Abstract. Let $$M$$ be a differentiable manifold and denote by $$\nabla$$ and $$\tilde{\nabla}$$ two linear connections on $$M$$. $$\nabla$$ and $$\tilde{\nabla}$$ are said to be geodesically equivalent if and only if they have the same geodesics. A Riemannian manifold $$(M,g)$$ is a naturally reductive homogeneous manifold if and only if $$\nabla$$ and $$\tilde{\nabla}=\nabla-T$$ are geodesically equivalent, where $$T$$ is a homogeneous structure on $$(M,g)$$ ([Tricerri F., Vanhecke L., Homogeneous Structure on Riemannian Manifolds. London Math. Soc. Lecture Note Series, vol. 83, Cambridge Univ. Press 1983]). In the present paper we prove that if it is possible to map geodesically a homogeneous Riemannian manifold $$(M,g)$$ onto $$(M,\tilde{\nabla})$$, then the map is affine.
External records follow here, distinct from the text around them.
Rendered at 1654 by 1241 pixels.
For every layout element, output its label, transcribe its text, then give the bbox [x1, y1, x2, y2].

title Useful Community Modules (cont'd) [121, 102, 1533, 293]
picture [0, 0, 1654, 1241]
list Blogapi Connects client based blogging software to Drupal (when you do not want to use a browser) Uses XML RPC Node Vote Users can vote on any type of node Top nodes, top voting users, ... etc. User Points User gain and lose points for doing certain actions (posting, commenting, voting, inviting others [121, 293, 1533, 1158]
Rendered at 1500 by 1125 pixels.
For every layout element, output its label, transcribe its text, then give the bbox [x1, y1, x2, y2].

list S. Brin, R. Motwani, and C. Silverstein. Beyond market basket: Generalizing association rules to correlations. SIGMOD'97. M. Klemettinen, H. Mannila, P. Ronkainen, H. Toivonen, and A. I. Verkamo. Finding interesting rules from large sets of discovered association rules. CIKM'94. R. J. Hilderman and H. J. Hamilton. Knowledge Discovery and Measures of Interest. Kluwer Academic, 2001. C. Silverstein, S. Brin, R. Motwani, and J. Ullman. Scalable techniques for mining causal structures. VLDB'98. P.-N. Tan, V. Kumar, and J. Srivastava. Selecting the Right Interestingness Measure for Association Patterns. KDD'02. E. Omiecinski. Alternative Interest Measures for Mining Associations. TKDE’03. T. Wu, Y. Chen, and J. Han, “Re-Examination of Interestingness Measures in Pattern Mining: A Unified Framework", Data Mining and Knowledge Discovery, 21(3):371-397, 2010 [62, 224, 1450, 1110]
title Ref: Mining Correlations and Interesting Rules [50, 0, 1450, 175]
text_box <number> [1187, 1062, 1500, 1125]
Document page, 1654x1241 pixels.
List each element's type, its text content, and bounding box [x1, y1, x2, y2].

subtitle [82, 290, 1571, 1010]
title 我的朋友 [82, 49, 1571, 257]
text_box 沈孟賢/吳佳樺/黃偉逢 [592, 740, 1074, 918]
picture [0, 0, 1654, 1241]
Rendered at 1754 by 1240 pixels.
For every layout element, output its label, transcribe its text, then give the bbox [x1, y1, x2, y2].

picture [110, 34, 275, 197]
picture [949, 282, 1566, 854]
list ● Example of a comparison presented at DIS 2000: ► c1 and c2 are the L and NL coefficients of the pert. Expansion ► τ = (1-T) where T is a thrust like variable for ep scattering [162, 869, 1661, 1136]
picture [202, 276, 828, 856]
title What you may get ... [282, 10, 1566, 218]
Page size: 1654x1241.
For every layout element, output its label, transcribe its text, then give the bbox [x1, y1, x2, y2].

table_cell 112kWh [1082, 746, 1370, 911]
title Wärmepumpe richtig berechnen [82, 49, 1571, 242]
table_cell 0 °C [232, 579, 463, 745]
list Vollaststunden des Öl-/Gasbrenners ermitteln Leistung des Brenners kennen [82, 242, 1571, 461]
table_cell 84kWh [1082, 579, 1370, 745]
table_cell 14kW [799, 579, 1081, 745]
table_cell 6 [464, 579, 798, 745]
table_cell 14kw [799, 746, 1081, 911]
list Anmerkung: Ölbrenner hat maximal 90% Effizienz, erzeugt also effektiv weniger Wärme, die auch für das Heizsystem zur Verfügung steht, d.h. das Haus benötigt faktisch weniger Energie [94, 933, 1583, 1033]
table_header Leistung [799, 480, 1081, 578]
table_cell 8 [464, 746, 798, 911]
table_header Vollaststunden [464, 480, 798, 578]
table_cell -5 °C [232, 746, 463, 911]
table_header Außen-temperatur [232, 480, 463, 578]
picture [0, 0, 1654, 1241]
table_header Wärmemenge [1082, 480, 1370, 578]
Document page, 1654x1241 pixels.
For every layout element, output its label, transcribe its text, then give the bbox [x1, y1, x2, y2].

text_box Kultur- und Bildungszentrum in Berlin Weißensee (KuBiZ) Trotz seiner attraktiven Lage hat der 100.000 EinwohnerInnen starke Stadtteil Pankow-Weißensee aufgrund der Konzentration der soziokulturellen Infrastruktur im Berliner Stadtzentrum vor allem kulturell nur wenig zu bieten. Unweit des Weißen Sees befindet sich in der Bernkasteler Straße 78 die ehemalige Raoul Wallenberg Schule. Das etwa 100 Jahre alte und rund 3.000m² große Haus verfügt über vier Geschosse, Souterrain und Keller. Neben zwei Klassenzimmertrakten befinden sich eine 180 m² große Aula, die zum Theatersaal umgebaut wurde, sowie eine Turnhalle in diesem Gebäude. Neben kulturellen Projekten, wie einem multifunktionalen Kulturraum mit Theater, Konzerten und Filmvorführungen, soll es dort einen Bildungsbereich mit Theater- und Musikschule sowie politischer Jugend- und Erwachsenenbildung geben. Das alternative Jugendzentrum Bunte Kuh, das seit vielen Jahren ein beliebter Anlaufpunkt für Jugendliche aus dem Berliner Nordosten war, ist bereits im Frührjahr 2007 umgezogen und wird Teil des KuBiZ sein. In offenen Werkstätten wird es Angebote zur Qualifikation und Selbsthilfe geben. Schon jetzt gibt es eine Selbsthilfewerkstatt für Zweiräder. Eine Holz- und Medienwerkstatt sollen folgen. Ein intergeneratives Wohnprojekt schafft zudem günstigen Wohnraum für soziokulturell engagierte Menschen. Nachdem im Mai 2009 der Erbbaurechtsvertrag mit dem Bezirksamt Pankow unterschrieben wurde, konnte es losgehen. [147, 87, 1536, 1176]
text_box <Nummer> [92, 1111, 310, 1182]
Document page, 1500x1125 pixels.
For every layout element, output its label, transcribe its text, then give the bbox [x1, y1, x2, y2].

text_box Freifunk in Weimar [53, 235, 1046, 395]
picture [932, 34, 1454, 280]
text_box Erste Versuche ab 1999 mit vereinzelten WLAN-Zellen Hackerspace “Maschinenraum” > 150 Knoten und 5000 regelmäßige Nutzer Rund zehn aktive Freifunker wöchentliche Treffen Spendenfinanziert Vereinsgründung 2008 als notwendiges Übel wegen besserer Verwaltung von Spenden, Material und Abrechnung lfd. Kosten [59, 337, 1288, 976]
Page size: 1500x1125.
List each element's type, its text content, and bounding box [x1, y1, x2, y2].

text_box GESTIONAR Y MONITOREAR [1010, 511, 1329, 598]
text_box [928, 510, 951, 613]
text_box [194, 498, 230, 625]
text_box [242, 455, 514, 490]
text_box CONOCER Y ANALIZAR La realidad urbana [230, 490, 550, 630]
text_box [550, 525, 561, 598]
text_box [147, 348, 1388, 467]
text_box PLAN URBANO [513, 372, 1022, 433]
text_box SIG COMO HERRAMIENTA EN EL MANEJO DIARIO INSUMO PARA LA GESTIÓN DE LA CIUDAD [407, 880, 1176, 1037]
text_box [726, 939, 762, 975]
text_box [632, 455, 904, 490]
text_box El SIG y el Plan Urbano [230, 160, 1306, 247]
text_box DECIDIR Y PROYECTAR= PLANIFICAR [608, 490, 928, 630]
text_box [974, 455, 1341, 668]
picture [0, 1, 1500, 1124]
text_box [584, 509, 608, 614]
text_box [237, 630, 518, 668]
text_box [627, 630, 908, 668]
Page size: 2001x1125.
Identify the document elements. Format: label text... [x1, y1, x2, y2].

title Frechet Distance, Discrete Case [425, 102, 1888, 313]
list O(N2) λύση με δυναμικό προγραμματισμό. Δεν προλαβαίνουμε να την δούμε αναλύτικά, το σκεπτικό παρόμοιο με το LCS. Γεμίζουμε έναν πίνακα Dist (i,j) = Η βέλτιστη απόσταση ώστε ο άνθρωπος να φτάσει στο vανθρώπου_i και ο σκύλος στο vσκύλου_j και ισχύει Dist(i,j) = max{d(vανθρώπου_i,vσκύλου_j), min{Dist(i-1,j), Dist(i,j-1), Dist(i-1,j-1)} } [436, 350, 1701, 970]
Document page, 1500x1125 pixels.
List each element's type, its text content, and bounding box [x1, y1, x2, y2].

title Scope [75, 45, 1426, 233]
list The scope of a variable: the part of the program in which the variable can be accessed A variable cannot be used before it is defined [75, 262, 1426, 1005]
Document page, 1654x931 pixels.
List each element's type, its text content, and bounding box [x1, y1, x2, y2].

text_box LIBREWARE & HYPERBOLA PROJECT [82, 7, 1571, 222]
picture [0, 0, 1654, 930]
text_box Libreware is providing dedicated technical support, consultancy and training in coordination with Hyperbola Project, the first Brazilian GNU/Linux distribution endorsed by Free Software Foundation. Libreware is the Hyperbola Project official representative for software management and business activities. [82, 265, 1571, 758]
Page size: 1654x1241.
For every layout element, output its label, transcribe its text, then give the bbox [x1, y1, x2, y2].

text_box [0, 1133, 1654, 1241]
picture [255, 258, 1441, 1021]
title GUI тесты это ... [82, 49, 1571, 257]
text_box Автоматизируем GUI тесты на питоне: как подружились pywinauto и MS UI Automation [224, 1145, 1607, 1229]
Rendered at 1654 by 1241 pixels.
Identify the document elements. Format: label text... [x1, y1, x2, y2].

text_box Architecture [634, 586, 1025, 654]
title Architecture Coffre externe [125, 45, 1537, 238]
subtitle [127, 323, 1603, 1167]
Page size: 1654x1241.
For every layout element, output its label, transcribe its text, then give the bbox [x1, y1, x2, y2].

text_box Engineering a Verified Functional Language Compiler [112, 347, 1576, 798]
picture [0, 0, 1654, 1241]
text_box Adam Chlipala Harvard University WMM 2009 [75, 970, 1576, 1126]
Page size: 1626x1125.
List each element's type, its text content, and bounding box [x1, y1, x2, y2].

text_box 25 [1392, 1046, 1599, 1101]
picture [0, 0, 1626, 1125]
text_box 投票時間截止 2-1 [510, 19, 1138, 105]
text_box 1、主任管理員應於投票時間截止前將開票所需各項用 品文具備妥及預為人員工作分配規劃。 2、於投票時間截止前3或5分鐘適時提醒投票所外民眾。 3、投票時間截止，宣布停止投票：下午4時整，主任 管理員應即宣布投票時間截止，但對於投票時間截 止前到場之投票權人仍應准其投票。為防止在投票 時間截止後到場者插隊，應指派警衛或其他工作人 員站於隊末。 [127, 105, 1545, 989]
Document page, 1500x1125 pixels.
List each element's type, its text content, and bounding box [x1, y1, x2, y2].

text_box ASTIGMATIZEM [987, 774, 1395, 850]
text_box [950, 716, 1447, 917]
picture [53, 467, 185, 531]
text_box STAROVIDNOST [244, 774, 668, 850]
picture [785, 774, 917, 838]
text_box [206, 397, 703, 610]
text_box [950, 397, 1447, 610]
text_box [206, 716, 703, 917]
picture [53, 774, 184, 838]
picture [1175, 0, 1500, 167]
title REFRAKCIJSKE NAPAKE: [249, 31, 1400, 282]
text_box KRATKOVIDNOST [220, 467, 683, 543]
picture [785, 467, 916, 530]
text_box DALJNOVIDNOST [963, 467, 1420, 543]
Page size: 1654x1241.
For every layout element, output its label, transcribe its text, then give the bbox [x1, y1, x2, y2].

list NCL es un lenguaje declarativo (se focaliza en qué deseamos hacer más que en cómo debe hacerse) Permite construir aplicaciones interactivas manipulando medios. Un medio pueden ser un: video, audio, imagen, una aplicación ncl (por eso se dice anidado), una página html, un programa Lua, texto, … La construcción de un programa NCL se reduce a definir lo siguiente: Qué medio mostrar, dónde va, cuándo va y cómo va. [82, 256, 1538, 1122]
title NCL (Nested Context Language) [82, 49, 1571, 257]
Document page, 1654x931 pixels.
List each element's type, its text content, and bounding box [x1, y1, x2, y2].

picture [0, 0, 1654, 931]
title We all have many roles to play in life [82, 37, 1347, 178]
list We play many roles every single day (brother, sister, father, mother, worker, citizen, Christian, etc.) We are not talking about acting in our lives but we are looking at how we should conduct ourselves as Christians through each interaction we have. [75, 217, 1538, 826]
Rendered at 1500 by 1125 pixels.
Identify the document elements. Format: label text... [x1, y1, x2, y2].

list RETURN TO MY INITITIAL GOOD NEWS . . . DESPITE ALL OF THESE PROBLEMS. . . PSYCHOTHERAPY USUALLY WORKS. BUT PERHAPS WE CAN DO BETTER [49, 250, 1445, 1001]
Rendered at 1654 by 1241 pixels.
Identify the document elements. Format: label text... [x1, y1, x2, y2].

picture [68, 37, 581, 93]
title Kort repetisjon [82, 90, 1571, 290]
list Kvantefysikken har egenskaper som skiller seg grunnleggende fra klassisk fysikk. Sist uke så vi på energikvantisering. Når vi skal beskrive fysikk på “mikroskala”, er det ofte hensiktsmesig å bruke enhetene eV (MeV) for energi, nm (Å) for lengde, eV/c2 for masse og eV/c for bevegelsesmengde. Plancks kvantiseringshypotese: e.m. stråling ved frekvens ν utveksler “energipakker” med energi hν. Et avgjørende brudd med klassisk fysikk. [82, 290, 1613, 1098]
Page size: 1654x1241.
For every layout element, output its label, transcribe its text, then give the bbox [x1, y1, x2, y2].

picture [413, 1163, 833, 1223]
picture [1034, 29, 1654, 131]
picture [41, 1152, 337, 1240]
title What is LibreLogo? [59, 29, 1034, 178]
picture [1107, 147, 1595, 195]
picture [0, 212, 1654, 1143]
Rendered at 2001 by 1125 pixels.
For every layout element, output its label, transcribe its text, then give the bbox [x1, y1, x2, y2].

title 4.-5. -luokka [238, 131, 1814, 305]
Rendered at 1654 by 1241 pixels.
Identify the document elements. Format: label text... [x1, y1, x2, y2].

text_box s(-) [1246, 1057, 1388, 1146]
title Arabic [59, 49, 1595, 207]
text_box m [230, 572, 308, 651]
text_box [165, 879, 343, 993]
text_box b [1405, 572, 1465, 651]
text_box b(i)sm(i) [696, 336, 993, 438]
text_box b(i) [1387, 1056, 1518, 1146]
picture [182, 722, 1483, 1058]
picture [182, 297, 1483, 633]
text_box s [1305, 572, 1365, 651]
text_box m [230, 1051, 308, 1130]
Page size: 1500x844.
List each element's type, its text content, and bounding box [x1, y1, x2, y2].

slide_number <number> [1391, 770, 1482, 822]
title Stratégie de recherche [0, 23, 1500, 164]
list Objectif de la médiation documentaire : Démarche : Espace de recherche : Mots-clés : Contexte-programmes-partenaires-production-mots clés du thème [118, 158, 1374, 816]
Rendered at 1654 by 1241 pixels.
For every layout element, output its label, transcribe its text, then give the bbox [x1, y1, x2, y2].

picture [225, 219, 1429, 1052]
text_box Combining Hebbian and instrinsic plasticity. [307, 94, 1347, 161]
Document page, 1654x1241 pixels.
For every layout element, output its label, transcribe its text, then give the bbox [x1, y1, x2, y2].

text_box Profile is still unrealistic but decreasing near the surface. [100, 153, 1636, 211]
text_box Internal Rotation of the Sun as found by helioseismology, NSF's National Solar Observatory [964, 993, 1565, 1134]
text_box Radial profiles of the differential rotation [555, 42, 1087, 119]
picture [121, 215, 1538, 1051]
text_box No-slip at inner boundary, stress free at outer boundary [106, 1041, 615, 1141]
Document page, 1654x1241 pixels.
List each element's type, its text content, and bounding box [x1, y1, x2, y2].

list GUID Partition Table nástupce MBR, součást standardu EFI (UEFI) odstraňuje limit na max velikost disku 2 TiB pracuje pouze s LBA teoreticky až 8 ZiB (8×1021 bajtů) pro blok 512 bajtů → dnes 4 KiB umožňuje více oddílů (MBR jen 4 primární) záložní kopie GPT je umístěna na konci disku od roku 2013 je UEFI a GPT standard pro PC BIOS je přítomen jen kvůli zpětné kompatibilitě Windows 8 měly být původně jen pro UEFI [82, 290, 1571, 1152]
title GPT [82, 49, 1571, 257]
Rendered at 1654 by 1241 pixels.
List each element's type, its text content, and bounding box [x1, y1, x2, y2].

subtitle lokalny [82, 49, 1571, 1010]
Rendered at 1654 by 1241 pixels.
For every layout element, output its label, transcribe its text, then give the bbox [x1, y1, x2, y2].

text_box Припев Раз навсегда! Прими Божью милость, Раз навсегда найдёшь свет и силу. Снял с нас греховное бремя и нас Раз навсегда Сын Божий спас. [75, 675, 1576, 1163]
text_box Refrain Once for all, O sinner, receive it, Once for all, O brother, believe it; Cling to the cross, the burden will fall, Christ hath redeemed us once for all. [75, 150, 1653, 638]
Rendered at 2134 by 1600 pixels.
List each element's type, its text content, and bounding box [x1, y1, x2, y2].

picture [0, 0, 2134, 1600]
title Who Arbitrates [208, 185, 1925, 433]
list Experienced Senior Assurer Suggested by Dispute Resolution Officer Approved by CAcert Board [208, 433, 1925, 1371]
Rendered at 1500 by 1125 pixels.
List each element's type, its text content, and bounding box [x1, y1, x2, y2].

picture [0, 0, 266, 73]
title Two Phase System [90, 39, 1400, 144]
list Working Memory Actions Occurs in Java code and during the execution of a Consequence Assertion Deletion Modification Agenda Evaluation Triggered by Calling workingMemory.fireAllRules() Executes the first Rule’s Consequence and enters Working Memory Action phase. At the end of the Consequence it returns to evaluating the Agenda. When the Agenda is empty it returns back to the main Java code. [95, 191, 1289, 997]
If a naturally reductive manifold $$(M,g)$$ admits a nontrivial geodesic mapping onto a Riemannian manifold $$(\overline{M},\overline{g})$$ then both manifolds are of constant cutvature. We also give some results for almost geodesic mappings $$(M,g) \to (M,\tilde{\nabla})$$.
Keywords: homogeneous Riemannian manifold, geodesic, almost geodesic, geodesic mapping, almost geodesic mapping.
Mathematics Subject Classification: 53B30, 53C25.